In Seattle, travelers prefer to have a real bed or at least a pull-out sofa for Entire home, Private room and Hotel room, which explains why they are the most expensive types of beds in those categories. Surprisingly, guests’ expectations dropped dramatically in the Shared Room category where a majority of them are satisfied with the Airbed even though those could be equally if not more expensive in comparison with the other bed types across all the other room types ($500/night at maximum). One rationale for such a strange phenomenon is the abundance of seasonal festivals that focus on art, culture, music, etc. throughout the summer. (Bell et al., 2019) Participants are often 20s-30s with more flexible adaptability, thus, an expensive Airbed in a Shared Room during high season is better than having no accommodation. On the contrary, in Washington DC, Airbed is the top two choices across all the property types except for the Hotel room. Bed types ‘price ranges are indistinguishable between Seattle and Washington DC, while the Hotel Room’s Real bed in the latter is two times more expensive ($600/ night on average) and has more sparse distribution ($50- $1200/ night) than the former’s (around $200/ night on average)

(Image by author)

In general, the number of beds and number of bathrooms have positive correlations to each other, the higher the number the beds and bathrooms guests need, the higher the price. However, after hitting a certain number of beds (11) and bathrooms (6–6.5) the correlation becomes negative. Hence, we can assume that as there are rules that any guests who book for more than 12 beds or 6 bathrooms will receive group discounts. The relationship between beds and prices in Seattle is much more stable and evenly distributed than in Washington DC. One could believe that the local hoteliers and hosts are much more familiar when hosting a big quantity of guests in one check-in according to the aforementioned reasons for the city’s love of festivals. Equally important, Bathrooms leave heavier impacts on the price changes compared to beds. The distributions are negatively skewed to the left with and they are not well distributed as there are fluctuations within a small amount. For example, price drops from $600/night to $100/night between 4.5- 5 bathrooms before bouncing back to $1000/night at 6 bedrooms in Seattle.

(Image by author)

On the other hand, the correlations between bedrooms and accommodates with the price in Seattle and Washington DC are strictly positive, left-skewed. These price ranges are also akin to each other with $100-$2000/night for the Bedrooms and $100-$800/night for Accommodates category. Interestingly, the highest number of Bedrooms in Seattle is 8 while in Washington DC is 27, the highest number of Accommodates in Seattle is 25 while in Washington DC is 16. We can conclude that those who visit Seattle for summer festivals only need to take a shower before going out again rather than staying in so they do not mind sleeping on uncomfortable Airbeds in Shared Apartment. This phenomenon was indicated by the drastic increase in room price by $600 between 7 and 8 bedrooms.

(Image by author)

2) What effects do AirBNB homes properties have on prices in both west and east coasts

To answer this question, we will create heat maps to demonstrate the correlation between reviews and behavior features of Airbnb in each city. There are four steps

· Step 1:Turn all six categorical columns into dummy variables to evaluate them further on: ‘host_response_time’, ‘host_has_profile_pic’, ‘host_identity_verified’, ‘host_is_superhost’, ‘instant_bookable’, ‘cancellation_policy’

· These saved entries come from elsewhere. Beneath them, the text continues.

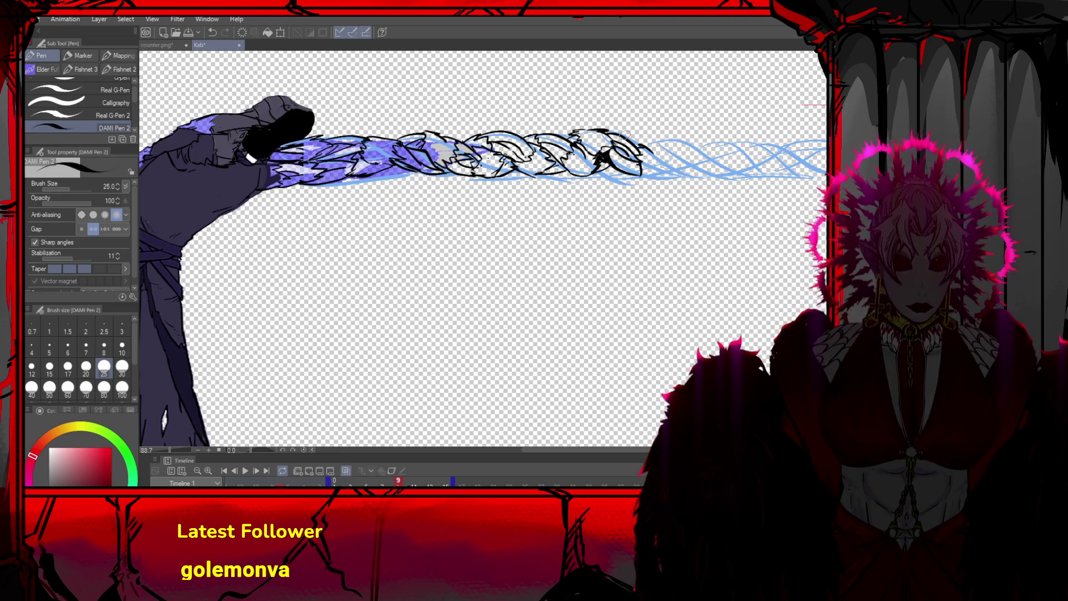
mouse_move(637, 138)
mouse_down()
mouse_move(654, 125)
mouse_move(663, 146)
mouse_move(649, 180)
mouse_move(666, 155)
mouse_move(673, 170)
mouse_move(652, 177)
mouse_move(637, 166)
mouse_up()
key(ctrl+z)
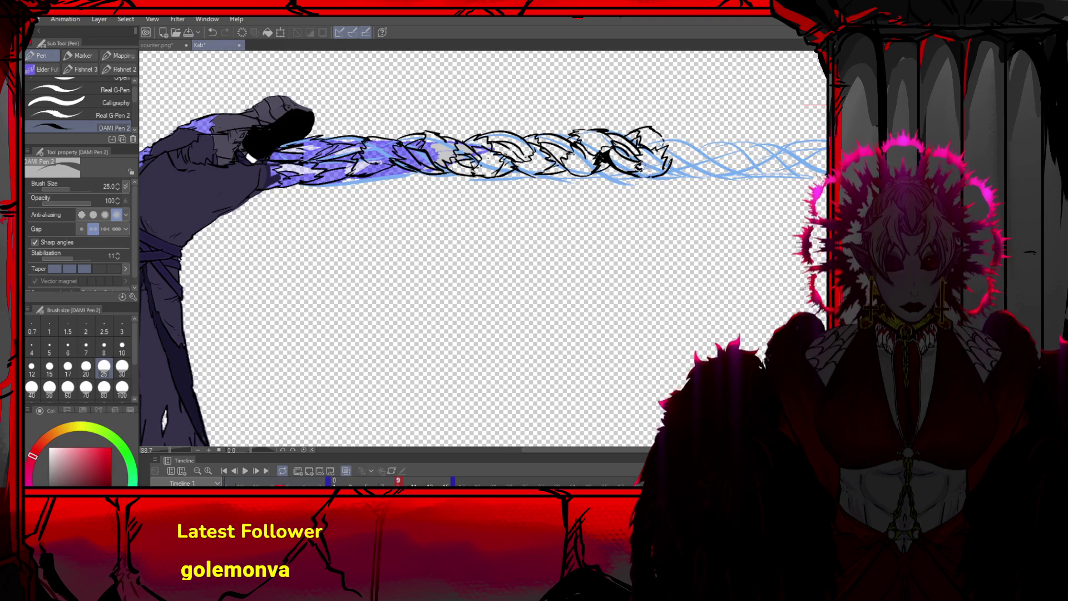
mouse_move(669, 156)
mouse_down()
mouse_move(665, 178)
mouse_move(645, 182)
mouse_move(684, 139)
mouse_move(664, 175)
mouse_move(690, 152)
mouse_move(662, 129)
mouse_move(683, 142)
mouse_move(690, 167)
mouse_move(676, 133)
mouse_move(712, 146)
mouse_move(676, 177)
mouse_move(712, 161)
mouse_move(687, 173)
mouse_move(720, 177)
mouse_move(714, 170)
mouse_move(726, 166)
mouse_move(712, 158)
mouse_move(723, 170)
mouse_move(740, 164)
mouse_move(722, 181)
mouse_move(743, 156)
mouse_move(719, 132)
mouse_move(715, 150)
mouse_move(736, 165)
mouse_move(728, 156)
mouse_move(742, 144)
mouse_move(752, 150)
mouse_move(736, 167)
mouse_move(778, 162)
mouse_up()
Replace the bad long stroke and ink the remaining braid strands out to the pointed tip
key(ctrl+z)
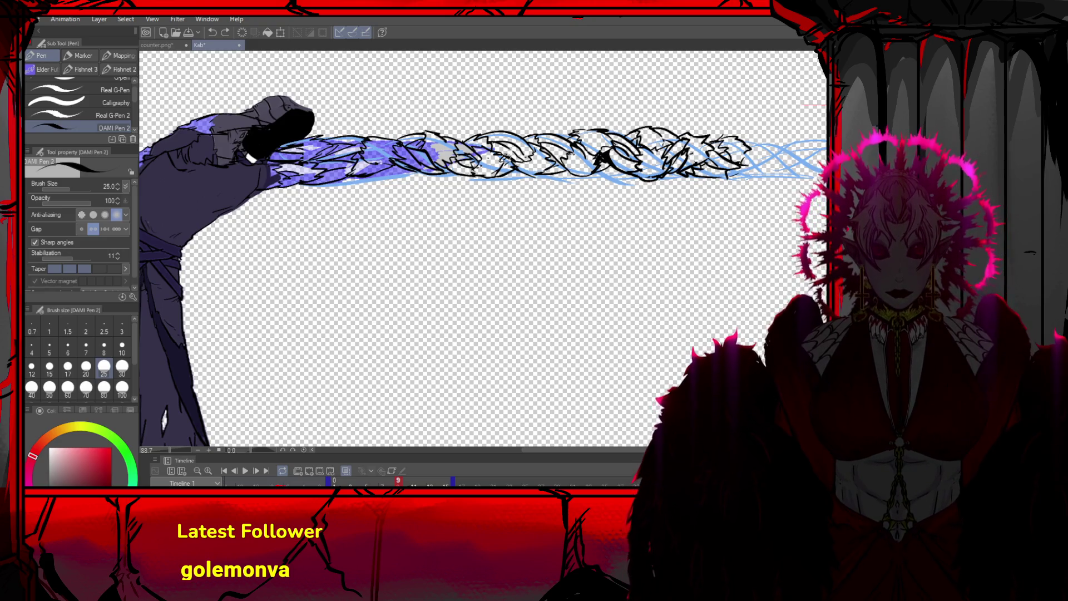
drag(490, 156, 477, 162)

· Step 2: Merge the Dummy variables columns together

· Step 3: Just keep only the relevant factors that contributed to the behavior related columns from the groups. Some factors have a wide array of values inside, so we also need to take out some of the most excessive ones as well like ‘host_response_time_in a week’ because they only apply for a minority of the datasets.

· Step 4: Create the heat map for Seattle and Washington DC using the seaborn.heatmap() function

For Seattle’s Airbnb, the correlations are relatively lower, with the highest being 0.39 between ‘host_is_super_host” and “new_review_metric”. This means that the review score for your listing depends on whether or not the host is a super host in Seattle. On the other hand, Washington DC’s Airbnb, the correlations are relatively higher on positive and similar on the negative side, with the highest being 0.55 between ‘host_response_rate” and “host_acceptance_rate”. This means that if a host in Washington DC reads your message, there is a 55% chance that he/she will accept your Airbnb booking request.

(Image by author)
(Image by author)

3) Which AirBNB listing property is the most important one in reviews?- (Regression Analysis)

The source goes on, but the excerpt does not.